Today, the most common IRON product to be found in a home is the Frying pan, or "Skillet" used to cook. Even those are becoming more rare- often only seen in camping equipment, rather than used in the home kitchen. Skillets are made of CAST IRON, which, unlike Wrought iron, have large PORES in the surface.

We SEASON cast iron skillets (but not steel, aluminum, or Teflon coated skillets) to fill the pores of the steel to prevent rusting (RUST adds a terrible taste to food), and to make a very smooth slick surface to use to cook certain foods, like Eggs.

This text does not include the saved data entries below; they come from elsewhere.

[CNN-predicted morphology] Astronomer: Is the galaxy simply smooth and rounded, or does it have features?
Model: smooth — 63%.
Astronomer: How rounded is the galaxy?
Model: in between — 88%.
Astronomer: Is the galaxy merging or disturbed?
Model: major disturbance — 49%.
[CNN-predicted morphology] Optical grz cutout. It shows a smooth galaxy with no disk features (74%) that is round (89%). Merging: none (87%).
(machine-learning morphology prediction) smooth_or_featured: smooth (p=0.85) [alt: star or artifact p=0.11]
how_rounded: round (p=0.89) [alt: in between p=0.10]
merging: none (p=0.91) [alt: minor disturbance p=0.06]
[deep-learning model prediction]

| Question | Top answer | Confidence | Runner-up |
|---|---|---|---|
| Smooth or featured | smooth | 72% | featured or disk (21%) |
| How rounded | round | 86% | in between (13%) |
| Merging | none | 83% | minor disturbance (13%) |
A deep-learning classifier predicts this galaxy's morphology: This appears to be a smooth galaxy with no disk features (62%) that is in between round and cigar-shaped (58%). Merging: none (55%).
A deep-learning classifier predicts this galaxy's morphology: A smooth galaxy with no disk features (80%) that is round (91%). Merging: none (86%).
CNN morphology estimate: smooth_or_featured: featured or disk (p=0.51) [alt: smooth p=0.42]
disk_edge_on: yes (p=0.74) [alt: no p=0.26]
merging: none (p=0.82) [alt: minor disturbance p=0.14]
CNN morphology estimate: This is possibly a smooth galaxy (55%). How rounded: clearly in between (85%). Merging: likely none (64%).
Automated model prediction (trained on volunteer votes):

To Season a Frying pan, or skillet, you first rub the surfaces of the skillet with shortening, or lard, or fat. Coat it liberally, so that you don't miss a spot. The place the greased skillet in an oven heated to 500 degrees!

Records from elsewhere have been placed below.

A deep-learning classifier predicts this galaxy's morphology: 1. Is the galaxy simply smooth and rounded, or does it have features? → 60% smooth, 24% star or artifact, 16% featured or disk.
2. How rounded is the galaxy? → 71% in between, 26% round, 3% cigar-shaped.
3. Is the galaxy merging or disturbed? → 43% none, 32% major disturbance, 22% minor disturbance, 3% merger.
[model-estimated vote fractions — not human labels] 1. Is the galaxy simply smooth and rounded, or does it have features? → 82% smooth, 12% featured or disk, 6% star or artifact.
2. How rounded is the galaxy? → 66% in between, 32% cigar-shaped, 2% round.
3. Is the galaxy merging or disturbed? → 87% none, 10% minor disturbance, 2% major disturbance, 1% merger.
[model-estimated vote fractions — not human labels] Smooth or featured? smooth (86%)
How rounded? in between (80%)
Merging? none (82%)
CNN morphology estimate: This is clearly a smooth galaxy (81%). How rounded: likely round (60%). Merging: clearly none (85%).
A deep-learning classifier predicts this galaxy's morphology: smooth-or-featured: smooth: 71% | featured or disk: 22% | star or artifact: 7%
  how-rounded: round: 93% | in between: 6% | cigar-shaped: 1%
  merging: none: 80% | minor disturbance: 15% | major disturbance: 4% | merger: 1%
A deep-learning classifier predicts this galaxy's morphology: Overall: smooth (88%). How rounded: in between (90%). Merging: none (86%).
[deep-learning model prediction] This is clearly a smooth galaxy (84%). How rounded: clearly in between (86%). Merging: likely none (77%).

Leave the skillet in the oven at that high temperature for at least an hour. Then turn off the oven. When the oven and the skillet cool to room temperature, inspect the skillet. If there are spots of plain steel showing, or if the entire surface of the skillet is Not Black and Smooth, and slick to the touch, repeat the process, until it becomes that smooth, black Greasy feeling surface (a dry grease- not gooey). With a properly seasoned frying pan/skillet, you can fry eggs on them, and the eggs won't stick to the pan.

In the 18th century, when barrels were forged from soft iron, the barrels were seasoned, often by the gunmaker. He would coat the rifling with a thick layer of fat, then heat the barrel up in his forge, and burn out the fat. What was left in the open pores of the iron bore was the "Seasoning", that prevented rusting inside the barrel.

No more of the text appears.